====== Supplied data ======

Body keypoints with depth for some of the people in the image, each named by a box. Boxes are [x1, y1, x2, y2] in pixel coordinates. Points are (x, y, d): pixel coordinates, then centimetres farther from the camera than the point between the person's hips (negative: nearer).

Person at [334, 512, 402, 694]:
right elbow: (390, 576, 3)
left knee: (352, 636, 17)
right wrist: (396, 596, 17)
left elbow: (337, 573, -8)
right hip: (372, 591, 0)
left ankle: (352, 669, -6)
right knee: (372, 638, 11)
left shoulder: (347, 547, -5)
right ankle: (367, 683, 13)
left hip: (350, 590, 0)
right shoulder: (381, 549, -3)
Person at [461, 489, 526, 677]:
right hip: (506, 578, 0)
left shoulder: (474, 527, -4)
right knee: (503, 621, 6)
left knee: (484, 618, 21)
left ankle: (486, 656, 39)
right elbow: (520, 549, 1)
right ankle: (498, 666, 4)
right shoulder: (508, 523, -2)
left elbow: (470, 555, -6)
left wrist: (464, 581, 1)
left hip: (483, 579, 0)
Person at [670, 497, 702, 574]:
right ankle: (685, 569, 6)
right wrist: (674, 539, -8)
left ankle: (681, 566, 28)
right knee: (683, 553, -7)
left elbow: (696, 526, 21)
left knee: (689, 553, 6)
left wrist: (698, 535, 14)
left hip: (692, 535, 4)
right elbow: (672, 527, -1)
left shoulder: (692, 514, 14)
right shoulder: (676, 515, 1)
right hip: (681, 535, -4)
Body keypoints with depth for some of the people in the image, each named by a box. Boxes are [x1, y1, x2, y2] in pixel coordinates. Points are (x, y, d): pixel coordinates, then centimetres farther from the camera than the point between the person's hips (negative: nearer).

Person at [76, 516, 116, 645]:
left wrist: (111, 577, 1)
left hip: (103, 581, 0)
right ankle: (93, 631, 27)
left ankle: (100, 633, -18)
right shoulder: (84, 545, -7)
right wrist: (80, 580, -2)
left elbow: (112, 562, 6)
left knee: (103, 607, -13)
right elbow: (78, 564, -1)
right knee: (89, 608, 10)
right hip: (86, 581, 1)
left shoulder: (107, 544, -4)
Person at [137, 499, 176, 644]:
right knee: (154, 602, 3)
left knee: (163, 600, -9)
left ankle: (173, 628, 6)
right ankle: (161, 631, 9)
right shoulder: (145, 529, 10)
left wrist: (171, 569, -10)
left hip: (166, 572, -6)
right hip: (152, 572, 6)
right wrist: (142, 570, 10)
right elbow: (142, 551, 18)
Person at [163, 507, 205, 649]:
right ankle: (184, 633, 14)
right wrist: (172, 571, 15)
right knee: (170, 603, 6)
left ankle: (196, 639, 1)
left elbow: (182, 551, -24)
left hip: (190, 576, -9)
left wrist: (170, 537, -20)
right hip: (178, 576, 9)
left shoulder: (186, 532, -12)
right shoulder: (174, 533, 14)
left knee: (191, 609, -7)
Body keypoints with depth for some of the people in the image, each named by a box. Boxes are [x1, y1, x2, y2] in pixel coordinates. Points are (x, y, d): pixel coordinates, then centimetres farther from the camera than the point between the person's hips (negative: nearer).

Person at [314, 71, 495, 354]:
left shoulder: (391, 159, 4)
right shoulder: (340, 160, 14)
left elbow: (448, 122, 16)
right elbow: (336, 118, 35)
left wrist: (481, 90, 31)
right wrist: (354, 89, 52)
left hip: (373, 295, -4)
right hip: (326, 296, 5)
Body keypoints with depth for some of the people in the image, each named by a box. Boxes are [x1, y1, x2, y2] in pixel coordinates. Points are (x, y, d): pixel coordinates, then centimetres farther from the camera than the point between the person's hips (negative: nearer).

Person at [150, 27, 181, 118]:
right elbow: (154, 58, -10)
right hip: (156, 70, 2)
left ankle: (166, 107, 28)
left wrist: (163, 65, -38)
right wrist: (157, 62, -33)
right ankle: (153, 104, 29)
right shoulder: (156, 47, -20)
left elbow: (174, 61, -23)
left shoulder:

======

Rewrite every line of the records above as a Markdown table with the columns "Row" and "Line", skipping blank lines.

| Row | Line |
|---|---|
| 1 | Body keypoints with depth for some of the people in the image, each named by a box. Boxes are [x1, y1, x2, y2] in pixel coordinates. Points are (x, y, d): pixel coordinates, then centimetres farther from the camera than the point between the person's hips (negative: nearer). |
| 2 | Person at [334, 512, 402, 694]: |
| 3 | right elbow: (390, 576, 3) |
| 4 | left knee: (352, 636, 17) |
| 5 | right wrist: (396, 596, 17) |
| 6 | left elbow: (337, 573, -8) |
| 7 | right hip: (372, 591, 0) |
| 8 | left ankle: (352, 669, -6) |
| 9 | right knee: (372, 638, 11) |
| 10 | left shoulder: (347, 547, -5) |
| 11 | right ankle: (367, 683, 13) |
| 12 | left hip: (350, 590, 0) |
| 13 | right shoulder: (381, 549, -3) |
| 14 | Person at [461, 489, 526, 677]: |
| 15 | right hip: (506, 578, 0) |
| 16 | left shoulder: (474, 527, -4) |
| 17 | right knee: (503, 621, 6) |
| 18 | left knee: (484, 618, 21) |
| 19 | left ankle: (486, 656, 39) |
| 20 | right elbow: (520, 549, 1) |
| 21 | right ankle: (498, 666, 4) |
| 22 | right shoulder: (508, 523, -2) |
| 23 | left elbow: (470, 555, -6) |
| 24 | left wrist: (464, 581, 1) |
| 25 | left hip: (483, 579, 0) |
| 26 | Person at [670, 497, 702, 574]: |
| 27 | right ankle: (685, 569, 6) |
| 28 | right wrist: (674, 539, -8) |
| 29 | left ankle: (681, 566, 28) |
| 30 | right knee: (683, 553, -7) |
| 31 | left elbow: (696, 526, 21) |
| 32 | left knee: (689, 553, 6) |
| 33 | left wrist: (698, 535, 14) |
| 34 | left hip: (692, 535, 4) |
| 35 | right elbow: (672, 527, -1) |
| 36 | left shoulder: (692, 514, 14) |
| 37 | right shoulder: (676, 515, 1) |
| 38 | right hip: (681, 535, -4) |
| 39 | Body keypoints with depth for some of the people in the image, each named by a box. Boxes are [x1, y1, x2, y2] in pixel coordinates. Points are (x, y, d): pixel coordinates, then centimetres farther from the camera than the point between the person's hips (negative: nearer). |
| 40 | Person at [76, 516, 116, 645]: |
| 41 | left wrist: (111, 577, 1) |
| 42 | left hip: (103, 581, 0) |
| 43 | right ankle: (93, 631, 27) |
| 44 | left ankle: (100, 633, -18) |
| 45 | right shoulder: (84, 545, -7) |
| 46 | right wrist: (80, 580, -2) |
| 47 | left elbow: (112, 562, 6) |
| 48 | left knee: (103, 607, -13) |
| 49 | right elbow: (78, 564, -1) |
| 50 | right knee: (89, 608, 10) |
| 51 | right hip: (86, 581, 1) |
| 52 | left shoulder: (107, 544, -4) |
| 53 | Person at [137, 499, 176, 644]: |
| 54 | right knee: (154, 602, 3) |
| 55 | left knee: (163, 600, -9) |
| 56 | left ankle: (173, 628, 6) |
| 57 | right ankle: (161, 631, 9) |
| 58 | right shoulder: (145, 529, 10) |
| 59 | left wrist: (171, 569, -10) |
| 60 | left hip: (166, 572, -6) |
| 61 | right hip: (152, 572, 6) |
| 62 | right wrist: (142, 570, 10) |
| 63 | right elbow: (142, 551, 18) |
| 64 | Person at [163, 507, 205, 649]: |
| 65 | right ankle: (184, 633, 14) |
| 66 | right wrist: (172, 571, 15) |
| 67 | right knee: (170, 603, 6) |
| 68 | left ankle: (196, 639, 1) |
| 69 | left elbow: (182, 551, -24) |
| 70 | left hip: (190, 576, -9) |
| 71 | left wrist: (170, 537, -20) |
| 72 | right hip: (178, 576, 9) |
| 73 | left shoulder: (186, 532, -12) |
| 74 | right shoulder: (174, 533, 14) |
| 75 | left knee: (191, 609, -7) |
| 76 | Body keypoints with depth for some of the people in the image, each named by a box. Boxes are [x1, y1, x2, y2] in pixel coordinates. Points are (x, y, d): pixel coordinates, then centimetres farther from the camera than the point between the person's hips (negative: nearer). |
| 77 | Person at [314, 71, 495, 354]: |
| 78 | left shoulder: (391, 159, 4) |
| 79 | right shoulder: (340, 160, 14) |
| 80 | left elbow: (448, 122, 16) |
| 81 | right elbow: (336, 118, 35) |
| 82 | left wrist: (481, 90, 31) |
| 83 | right wrist: (354, 89, 52) |
| 84 | left hip: (373, 295, -4) |
| 85 | right hip: (326, 296, 5) |
| 86 | Body keypoints with depth for some of the people in the image, each named by a box. Boxes are [x1, y1, x2, y2] in pixel coordinates. Points are (x, y, d): pixel coordinates, then centimetres farther from the camera than the point between the person's hips (negative: nearer). |
| 87 | Person at [150, 27, 181, 118]: |
| 88 | right elbow: (154, 58, -10) |
| 89 | right hip: (156, 70, 2) |
| 90 | left ankle: (166, 107, 28) |
| 91 | left wrist: (163, 65, -38) |
| 92 | right wrist: (157, 62, -33) |
| 93 | right ankle: (153, 104, 29) |
| 94 | right shoulder: (156, 47, -20) |
| 95 | left elbow: (174, 61, -23) |
| 96 | left shoulder: |